Retomada ocorreu nesta segunda (21) com baixa adesão dos alunos, mas desembargadora suspendeu

  • Daniel Aloísio

Publicado em 21/09/2020 às 22:07:00
Atualizado em 21/04/2023 às 15:13:05
. Crédito: Foto: leitor CORREIO

Durou menos de um dia a reabertura das escolas municipais de Brumado. Após uma manhã de baixa adesão dos alunos às salas de aulas, o Tribunal de Justiça do Estado da Bahia (TJ), por meio de decisão da desembargadora Carmem Lúcia Santos Pinheiro, deferiu na tarde dessa segunda-feira (21) o recurso do Ministério Público (MP-BA) que pedia o adiamento da retomada das aulas presenciais na cidade de pouco mais de 67 mil habitantes, localizada no centro-sul baiano.  

Segundo a desembargadora, o município não pode flexibilizar “as regras de distanciamento social e das restrições à abertura das escolas, até que seja divulgado o estudo técnico-científico que ampare sua decisão, a ser tomada com base nas diretrizes estaduais e nacionais e após a realização de plano de retomada das atividades escolares, conforme parecer do Conselho Nacional de Educação (CNE)”. 

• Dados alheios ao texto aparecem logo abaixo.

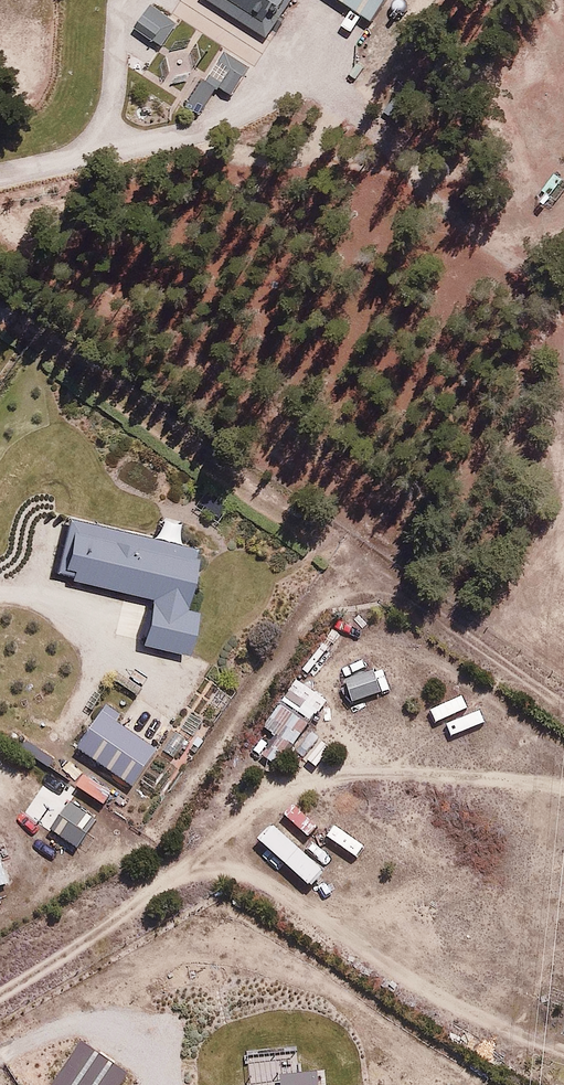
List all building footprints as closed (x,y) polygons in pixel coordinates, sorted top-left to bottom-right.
[(241,17),(231,34),(260,50),(288,0),(210,0),(241,17)] [(380,20),(391,0),(345,0),(380,20)] [(181,21),(147,4),(133,31),(167,49),(181,21)] [(185,103),(200,111),(216,84),(233,95),(248,69),(216,50),(185,103)] [(201,544),(71,514),(57,573),(155,595),(144,641),(188,651),(199,605),(188,602),(201,544)] [(375,674),(347,681),(352,701),(380,694),(375,674)] [(156,750),(101,711),(76,747),(131,786),(156,750)] [(241,751),(271,773),(289,750),(294,754),(306,738),(272,711),(241,751)] [(100,817),(73,798),(49,831),(76,850),(100,817)] [(10,883),(0,854),(0,886),(10,883)]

A decisão veio quatro dias depois do juiz Antônio Carlos do Espírito Santo Filho, em primeira instância, negar o pedido do MP-BA, alegando não haver comprovação de nenhuma ilegalidade do ato de retomar as aulas. O recurso foi feito pelo promotor de Justiça Millen Castro, autor da ação civil pública contra o município.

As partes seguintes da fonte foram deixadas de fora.